→ EXCERPT TO READ
How severe does this issue affect your experience of using Ray?
- Medium: It contributes to significant difficulty to complete my task, but I can work around it.
Most of the examples on Ray Tune works for me (ray/python/ray/tune/examples at master · ray-project/ray · GitHub); however when I try to run an example on tune-sklearn that uses TuneGridSearchCV, I get errors (for example: sgd.py on the tune-sklearn github).
I am running on an LXC container (Ubuntu 20.4), with Ray 1.13.0. On the bottom you can see my error and I’ve also attached the log file:
2022-06-15 21:47:10,529 ERROR trial_runner.py:883 -- Trial _Trainable_b3fe3_00002: Error processing event.
Traceback (most recent call last):
File "sgd.py", line 33, in <module>
tune_search.fit(x_train, y_train)
File "/usr/local/lib/python3.8/dist-packages/tune_sklearn/tune_basesearch.py", line 622, in fit
return self._fit(X, y, groups, tune_params, **fit_params)

→ WRITTEN TASKS
1. List every Python file name ending in .py that the Ray Tune error report mentions, giving each one once.
2. Using the Ray Tune error report, decide whether each statement agrees with it. Answer yes or no and quote the deciding words. (a) The writer runs Ray 1.13.0 inside an LXC container. (b) Most of the Ray Tune examples fail for the writer. (c) The traceback points to line 33 of sgd.py.
3. Output the part of the Ray Tune error report that starts at "How severe does" and ends at "Error processing event.".

→ RECORDED INFORMATION
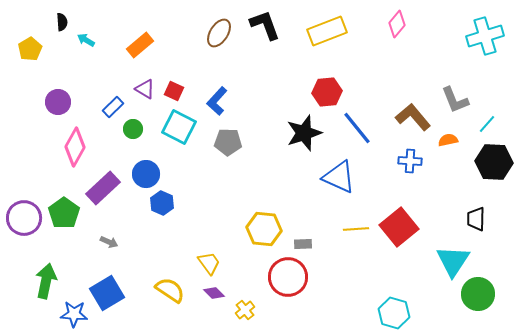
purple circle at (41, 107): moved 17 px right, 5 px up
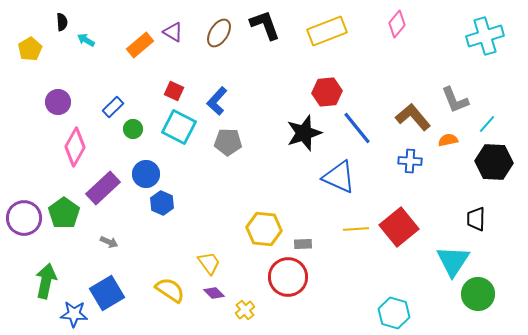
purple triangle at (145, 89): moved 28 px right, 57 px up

→ RESPONSES TO THE TASKS
1. sgd.py, trial_runner.py, tune_basesearch.py

2.
(a) Yes: "I am running on an LXC container (Ubuntu 20.4), with Ray 1.13.0."
(b) No: "Most of the examples on Ray Tune works for me"
(c) Yes: "File "sgd.py", line 33, in <module>"

3.
How severe does this issue affect your experience of using Ray?
- Medium: It contributes to significant difficulty to complete my task, but I can work around it.
Most of the examples on Ray Tune works for me (ray/python/ray/tune/examples at master · ray-project/ray · GitHub); however when I try to run an example on tune-sklearn that uses TuneGridSearchCV, I get errors (for example: sgd.py on the tune-sklearn github).
I am running on an LXC container (Ubuntu 20.4), with Ray 1.13.0. On the bottom you can see my error and I’ve also attached the log file:
2022-06-15 21:47:10,529 ERROR trial_runner.py:883 -- Trial _Trainable_b3fe3_00002: Error processing event.